Saved data entries
start

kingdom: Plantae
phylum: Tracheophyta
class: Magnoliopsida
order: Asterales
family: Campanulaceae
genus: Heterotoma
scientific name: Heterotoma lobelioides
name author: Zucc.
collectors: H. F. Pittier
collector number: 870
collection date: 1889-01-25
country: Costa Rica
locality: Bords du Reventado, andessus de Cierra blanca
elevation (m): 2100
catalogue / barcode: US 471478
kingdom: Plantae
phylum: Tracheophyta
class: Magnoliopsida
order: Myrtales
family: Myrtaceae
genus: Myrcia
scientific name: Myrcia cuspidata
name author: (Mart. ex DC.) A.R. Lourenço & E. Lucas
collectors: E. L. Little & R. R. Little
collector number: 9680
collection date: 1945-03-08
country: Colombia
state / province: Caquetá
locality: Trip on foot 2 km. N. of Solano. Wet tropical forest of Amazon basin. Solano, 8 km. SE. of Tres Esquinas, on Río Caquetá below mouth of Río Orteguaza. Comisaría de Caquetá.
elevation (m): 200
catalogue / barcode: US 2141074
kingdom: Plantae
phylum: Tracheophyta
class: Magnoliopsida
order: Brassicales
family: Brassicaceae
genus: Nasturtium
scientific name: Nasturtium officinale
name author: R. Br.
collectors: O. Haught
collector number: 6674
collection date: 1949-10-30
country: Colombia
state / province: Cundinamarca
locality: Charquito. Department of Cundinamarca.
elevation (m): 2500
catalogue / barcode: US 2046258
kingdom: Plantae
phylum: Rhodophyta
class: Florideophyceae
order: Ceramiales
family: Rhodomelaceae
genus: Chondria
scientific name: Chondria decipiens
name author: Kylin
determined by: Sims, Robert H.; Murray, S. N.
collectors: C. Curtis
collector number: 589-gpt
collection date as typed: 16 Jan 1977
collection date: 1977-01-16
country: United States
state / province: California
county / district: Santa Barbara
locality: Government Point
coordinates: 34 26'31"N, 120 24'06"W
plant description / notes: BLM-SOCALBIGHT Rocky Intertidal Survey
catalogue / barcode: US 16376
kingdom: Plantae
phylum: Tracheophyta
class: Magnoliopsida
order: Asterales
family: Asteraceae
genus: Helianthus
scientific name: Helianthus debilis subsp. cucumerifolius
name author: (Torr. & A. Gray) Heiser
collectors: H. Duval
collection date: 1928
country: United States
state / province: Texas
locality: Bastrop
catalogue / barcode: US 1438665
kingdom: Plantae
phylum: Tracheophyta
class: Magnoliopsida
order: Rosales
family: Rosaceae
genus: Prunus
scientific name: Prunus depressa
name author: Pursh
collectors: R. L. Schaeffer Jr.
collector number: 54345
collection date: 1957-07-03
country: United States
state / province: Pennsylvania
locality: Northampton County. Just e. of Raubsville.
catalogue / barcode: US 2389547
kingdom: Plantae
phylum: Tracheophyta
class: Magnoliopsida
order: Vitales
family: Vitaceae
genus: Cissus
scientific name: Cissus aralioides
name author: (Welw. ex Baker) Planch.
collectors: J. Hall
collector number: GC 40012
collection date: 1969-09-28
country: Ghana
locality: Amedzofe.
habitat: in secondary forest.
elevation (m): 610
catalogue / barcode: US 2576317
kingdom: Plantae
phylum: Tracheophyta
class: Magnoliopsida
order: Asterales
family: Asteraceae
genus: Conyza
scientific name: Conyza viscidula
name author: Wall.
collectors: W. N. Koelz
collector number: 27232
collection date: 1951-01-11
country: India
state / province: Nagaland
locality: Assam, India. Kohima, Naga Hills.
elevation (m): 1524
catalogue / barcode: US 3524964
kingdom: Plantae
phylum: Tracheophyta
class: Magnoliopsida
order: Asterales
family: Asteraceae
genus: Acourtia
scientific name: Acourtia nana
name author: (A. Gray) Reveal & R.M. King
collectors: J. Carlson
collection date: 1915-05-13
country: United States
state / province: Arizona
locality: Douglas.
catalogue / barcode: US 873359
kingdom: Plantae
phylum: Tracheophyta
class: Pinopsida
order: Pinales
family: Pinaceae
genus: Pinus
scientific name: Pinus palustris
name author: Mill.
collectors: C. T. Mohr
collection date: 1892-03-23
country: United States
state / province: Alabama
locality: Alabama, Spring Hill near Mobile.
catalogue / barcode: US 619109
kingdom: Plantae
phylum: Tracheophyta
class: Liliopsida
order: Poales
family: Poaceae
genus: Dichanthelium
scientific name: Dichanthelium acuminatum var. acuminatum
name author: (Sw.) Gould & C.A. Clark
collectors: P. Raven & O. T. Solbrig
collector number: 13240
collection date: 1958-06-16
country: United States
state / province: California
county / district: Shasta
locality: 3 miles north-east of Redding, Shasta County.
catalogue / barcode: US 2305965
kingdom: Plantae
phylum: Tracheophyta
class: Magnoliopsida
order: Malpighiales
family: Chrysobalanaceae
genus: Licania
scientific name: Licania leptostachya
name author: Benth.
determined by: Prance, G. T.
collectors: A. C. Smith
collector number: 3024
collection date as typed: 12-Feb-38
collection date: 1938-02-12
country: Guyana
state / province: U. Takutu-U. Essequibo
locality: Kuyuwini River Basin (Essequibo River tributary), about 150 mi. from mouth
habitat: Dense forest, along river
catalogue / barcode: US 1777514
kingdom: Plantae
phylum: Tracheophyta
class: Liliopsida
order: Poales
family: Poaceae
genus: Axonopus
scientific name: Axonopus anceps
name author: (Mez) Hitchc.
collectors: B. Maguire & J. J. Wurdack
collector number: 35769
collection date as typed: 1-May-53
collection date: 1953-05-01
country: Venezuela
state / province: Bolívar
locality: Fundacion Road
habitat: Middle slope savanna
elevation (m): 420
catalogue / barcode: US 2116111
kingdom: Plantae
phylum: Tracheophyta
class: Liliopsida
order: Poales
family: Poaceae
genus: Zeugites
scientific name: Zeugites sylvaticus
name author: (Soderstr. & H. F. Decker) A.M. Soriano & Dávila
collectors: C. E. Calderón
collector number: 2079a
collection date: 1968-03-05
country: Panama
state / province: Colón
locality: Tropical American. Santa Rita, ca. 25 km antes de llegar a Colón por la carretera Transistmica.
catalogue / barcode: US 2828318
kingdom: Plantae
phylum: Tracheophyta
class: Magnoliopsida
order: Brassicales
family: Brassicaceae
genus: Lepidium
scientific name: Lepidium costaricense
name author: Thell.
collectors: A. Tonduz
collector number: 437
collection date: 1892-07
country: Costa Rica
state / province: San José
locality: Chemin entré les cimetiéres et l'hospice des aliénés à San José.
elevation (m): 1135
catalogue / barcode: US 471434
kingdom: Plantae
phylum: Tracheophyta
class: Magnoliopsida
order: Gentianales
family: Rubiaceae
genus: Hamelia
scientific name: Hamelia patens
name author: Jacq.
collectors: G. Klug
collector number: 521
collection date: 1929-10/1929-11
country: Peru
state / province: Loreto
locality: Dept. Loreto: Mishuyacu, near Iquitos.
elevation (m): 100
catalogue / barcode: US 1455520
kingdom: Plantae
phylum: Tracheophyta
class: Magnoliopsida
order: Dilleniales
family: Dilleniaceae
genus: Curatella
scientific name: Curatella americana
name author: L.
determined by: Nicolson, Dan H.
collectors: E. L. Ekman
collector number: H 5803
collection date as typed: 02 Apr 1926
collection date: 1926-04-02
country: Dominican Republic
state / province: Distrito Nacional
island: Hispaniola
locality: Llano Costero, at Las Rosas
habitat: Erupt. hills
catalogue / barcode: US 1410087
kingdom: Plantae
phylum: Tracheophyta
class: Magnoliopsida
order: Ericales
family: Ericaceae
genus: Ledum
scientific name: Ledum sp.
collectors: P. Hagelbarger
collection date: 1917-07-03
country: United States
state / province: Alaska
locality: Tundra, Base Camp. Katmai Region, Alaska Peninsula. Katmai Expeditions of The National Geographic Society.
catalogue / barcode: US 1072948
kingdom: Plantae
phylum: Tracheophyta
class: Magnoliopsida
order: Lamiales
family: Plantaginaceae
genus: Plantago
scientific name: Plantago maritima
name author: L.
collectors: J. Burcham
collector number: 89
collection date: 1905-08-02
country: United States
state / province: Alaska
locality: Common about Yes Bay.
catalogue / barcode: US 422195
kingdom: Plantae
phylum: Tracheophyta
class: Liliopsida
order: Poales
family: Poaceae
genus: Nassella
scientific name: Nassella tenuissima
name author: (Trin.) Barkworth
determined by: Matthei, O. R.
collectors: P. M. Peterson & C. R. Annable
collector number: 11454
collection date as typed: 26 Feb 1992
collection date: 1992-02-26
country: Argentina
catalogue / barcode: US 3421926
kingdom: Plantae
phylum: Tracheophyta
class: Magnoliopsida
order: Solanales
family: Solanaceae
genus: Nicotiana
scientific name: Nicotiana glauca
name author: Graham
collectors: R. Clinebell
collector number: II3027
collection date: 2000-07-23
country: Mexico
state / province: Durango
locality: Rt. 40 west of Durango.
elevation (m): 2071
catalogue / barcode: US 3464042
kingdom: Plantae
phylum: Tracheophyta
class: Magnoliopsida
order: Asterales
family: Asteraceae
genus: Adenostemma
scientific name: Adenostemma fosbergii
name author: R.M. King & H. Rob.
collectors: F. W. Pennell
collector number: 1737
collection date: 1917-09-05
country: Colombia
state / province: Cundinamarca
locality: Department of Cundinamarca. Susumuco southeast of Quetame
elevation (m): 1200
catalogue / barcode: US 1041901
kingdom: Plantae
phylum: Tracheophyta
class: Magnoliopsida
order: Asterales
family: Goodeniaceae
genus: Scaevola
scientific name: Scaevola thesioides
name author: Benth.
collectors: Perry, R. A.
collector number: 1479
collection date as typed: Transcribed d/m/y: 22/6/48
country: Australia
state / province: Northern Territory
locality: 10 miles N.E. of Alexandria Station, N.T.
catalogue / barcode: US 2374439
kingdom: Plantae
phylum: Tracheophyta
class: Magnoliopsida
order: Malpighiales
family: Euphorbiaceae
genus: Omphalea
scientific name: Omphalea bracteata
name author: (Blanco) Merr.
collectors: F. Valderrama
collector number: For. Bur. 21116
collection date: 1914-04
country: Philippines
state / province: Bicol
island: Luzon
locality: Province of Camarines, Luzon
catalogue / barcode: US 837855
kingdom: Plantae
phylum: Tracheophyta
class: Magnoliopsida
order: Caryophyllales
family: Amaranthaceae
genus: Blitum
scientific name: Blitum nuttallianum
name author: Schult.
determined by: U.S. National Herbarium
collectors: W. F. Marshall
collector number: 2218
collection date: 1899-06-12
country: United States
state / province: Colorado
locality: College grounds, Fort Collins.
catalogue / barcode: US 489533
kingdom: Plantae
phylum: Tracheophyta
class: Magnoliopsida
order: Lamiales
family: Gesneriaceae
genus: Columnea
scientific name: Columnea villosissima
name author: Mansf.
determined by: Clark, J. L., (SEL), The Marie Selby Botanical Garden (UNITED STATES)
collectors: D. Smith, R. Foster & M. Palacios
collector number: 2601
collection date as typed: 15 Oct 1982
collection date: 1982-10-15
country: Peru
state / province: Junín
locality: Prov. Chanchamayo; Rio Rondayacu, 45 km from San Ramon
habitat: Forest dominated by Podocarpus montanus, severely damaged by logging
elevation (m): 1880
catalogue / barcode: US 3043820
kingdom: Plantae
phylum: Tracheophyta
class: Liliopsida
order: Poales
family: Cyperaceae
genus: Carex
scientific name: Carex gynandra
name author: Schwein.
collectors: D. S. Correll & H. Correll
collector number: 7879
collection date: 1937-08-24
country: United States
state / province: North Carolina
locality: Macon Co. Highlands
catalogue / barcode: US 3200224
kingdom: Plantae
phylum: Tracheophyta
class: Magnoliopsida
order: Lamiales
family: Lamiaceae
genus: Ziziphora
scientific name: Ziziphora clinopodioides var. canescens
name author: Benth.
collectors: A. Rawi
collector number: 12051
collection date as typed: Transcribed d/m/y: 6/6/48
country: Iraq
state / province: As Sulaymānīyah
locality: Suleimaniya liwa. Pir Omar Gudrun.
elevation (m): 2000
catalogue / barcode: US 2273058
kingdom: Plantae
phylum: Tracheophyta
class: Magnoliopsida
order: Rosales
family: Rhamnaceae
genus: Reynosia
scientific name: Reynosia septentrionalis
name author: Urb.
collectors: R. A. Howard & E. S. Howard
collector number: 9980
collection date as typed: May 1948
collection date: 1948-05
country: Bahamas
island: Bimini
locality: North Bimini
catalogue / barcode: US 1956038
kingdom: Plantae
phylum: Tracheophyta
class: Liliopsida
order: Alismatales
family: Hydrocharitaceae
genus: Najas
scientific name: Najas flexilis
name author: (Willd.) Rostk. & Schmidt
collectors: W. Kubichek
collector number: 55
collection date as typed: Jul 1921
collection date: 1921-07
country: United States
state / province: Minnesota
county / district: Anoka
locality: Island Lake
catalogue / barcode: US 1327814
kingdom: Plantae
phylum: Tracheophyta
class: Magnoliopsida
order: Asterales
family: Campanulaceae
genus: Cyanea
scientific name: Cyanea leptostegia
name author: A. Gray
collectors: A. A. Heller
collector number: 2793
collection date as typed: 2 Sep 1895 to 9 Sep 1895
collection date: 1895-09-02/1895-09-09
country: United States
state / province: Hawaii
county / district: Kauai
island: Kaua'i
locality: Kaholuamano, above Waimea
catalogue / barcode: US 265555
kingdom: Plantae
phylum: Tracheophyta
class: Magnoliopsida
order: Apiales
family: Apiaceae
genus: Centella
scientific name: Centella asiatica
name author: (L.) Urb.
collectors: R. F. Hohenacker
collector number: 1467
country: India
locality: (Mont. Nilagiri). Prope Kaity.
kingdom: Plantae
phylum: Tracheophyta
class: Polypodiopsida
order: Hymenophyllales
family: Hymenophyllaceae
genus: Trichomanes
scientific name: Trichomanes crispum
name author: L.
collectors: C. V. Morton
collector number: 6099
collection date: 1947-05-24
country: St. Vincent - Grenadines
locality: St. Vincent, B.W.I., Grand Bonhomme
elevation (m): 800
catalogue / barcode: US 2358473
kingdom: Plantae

end

Exercise goal
Count the lines in the records above that contain the string "district". Reply with the number alone.

Task result
4